Subway's new Ajax framework has an interesting approach: using inspect, Python source is retrieved from a method and then translated to JavaScript. Of course, only a subset of Python is supported, but the idea is quite interesting - Python syntax for JavaScript.
Of course, the semantic differences between Python's and JavaScript's interpreter execution will bite you sooner or later, but for simpler things (and many Ajax things are actually quite banal code on the JavaScript side), you can build without JavaScript source.

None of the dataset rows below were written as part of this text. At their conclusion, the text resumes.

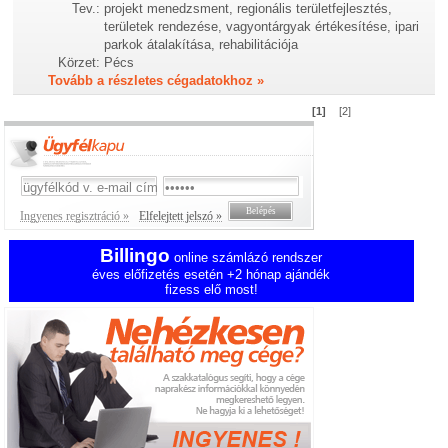
Tev.:
projekt menedzsment, regionális területfejlesztés,
területek rendezése, vagyontárgyak értékesítése, ipari
parkok átalakítása, rehabilitációja
Körzet:
Pécs
Tovább a részletes cégadatokhoz »
[1]
[2]
Ingyenes regisztráció »
Elfelejtett jelszó »
Billingo
online számlázó rendszer
éves előfizetés esetén +2 hónap ajándék
fizess elő most!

The whole thing would of course be much more elegant if Python had a reasonable macro language integrated - or if you could build macros in Python in the way you can in Common Lisp. This would make the definition of the subset and the creation of JavaScript from it much more elegant. Perhaps Philip J. Eby's work on configuration languages could help - it is essentially the approach of a macro facility for Python.
Personally, I would rather pursue an approach in Python where JavaScript is generated through Python code execution (i.e., not parsing and compiling) - because many Ajax functionalities are quite standardized processes. The DOM tree is usually manipulated according to fixed specifications, with data delivered via JSON. Most of this could be well standardized. However, I don't have any concrete code ready yet, so far Ajax for me is still direct JavaScript code - although with the help of MochiKit.
Let's see what else is happening in the Ajax-Python land. CrackAjax is at least another approach that might inspire others to build on this a bit better.